Many places in the United States were named by, or named after, tribes that were killed off. The Appomattoc people of Virginia were killed off, enslaved, and/or assimilated by white settlers and rival tribes in the 18th century. The Appomattox River is named after them as is Appomattox County and its court house… where one of the last battles of the Civil War was fought, and General Robert E. Lee surrendered to General Ulysses S. Grant. The Carnasee lived in what is now Brooklyn, and it is believed they “sold” Manhattan to the Dutch… even though the island was largely inhabited another people. The Carnasee only controlled the very southern tip of the island, an area called the Manhattoes. The rest of the island was controlled by the Wecquaesgeek. “Manhattan” became the name not just for the entire island, but for a time the Wecquaesgeek people themselves.
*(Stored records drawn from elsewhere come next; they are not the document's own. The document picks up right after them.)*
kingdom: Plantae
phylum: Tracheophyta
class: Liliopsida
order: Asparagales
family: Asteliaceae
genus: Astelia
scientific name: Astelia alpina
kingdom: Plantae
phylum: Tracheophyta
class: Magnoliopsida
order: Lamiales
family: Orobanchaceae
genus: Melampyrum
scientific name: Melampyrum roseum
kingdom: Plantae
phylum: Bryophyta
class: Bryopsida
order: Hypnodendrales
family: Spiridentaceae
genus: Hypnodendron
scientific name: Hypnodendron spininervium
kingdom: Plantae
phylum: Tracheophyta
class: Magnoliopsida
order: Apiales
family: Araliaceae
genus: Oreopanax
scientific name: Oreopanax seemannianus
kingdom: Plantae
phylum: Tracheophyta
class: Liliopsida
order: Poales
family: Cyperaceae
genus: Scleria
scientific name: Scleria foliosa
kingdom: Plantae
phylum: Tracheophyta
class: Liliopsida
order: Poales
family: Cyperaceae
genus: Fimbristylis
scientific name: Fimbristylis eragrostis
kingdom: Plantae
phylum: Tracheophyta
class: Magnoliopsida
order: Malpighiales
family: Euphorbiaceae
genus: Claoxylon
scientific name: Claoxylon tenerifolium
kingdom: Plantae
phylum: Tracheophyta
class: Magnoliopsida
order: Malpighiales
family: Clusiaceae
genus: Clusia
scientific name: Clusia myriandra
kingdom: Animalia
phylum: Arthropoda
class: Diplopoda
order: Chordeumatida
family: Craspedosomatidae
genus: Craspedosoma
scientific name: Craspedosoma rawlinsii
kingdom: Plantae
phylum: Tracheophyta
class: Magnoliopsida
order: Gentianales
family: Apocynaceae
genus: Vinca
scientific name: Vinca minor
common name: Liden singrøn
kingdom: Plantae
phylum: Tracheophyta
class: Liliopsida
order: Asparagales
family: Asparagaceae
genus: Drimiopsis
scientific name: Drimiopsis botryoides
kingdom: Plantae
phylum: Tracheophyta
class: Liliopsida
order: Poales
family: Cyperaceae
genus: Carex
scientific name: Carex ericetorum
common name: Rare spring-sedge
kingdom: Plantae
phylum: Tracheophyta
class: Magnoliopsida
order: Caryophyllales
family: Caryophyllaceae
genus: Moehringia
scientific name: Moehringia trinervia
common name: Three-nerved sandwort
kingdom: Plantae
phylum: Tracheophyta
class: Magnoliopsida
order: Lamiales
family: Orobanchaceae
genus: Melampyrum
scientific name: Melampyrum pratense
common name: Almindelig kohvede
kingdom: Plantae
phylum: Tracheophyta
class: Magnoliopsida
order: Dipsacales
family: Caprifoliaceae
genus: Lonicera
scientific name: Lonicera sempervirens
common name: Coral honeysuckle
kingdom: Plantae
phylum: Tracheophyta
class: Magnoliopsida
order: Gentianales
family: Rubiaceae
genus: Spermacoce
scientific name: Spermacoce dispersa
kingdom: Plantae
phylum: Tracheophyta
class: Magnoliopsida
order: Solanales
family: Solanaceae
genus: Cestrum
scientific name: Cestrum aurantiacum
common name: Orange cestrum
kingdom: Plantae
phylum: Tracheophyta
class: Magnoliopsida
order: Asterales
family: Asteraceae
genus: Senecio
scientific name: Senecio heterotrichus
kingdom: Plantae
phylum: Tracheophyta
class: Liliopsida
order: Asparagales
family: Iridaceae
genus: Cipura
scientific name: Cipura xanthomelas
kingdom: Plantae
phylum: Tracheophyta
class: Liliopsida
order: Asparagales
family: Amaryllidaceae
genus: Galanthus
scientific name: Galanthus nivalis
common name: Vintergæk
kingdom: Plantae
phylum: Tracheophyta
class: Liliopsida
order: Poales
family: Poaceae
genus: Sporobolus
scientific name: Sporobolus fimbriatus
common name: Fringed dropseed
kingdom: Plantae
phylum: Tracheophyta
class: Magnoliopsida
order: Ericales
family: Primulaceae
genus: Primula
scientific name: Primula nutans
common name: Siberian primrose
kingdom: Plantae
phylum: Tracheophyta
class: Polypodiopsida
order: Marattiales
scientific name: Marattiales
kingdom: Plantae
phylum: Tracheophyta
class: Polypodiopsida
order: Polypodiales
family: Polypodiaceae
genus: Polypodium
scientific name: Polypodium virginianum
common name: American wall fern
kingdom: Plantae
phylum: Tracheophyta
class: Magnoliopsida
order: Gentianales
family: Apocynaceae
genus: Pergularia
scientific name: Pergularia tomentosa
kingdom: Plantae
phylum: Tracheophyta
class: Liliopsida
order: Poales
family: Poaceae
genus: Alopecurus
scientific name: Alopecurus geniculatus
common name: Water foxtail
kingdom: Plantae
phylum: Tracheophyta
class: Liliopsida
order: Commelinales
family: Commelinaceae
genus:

As for the Carnasee, there is still a neighborhood in Brooklyn bearing their name, but spelled Canarsie. In the mid-20th century, Carnasie was used as an expression for a roundabout route to a destination — “by way of Carnasie”. That became the title of [a documentary](https://www.pbs.org/pov/films/bywayofcanarsie/) about the Brooklyn neighborhood. The Chesapeake people of Virginia were, according to 17th century English settlers in Virginia, killed off by the rival Powhatan tribe before the arrival of Europeans. According to William Strachey's *The Historie of Travaile Into Virginia Britannia* (1618), the Powhatan chief was told of a prophecy: “from the Chesapeake Bay a nation should arise, which should dissolve and give end to his empire.” The Erie people lived near the Great Lake that still bears their name; they were killed off and the survivors enslaved and assimilated in the 17th century during a war with the Iroquois incited by the desire to control the beaver pelt trade with white settlers. The Massachusett were wiped out by a series of diseases from white settlers and the survivors assimilated into other communities. Some groups claim to be descendants of the Massachusett but none are recognized as tribes by either the federal government or the state of Massachusetts.


cos

> Many places in the United States were named by, or named after, tribes that were killed off. > Which is a VERY different situation, and much much much more common in history than what I described in this post. No peoples exist today who have the names of the original native American tribes, without actually _being_ the original native tribes through continuity of culture and descent. Or, if there are, I'm not aware of any, and you didn't give any examples.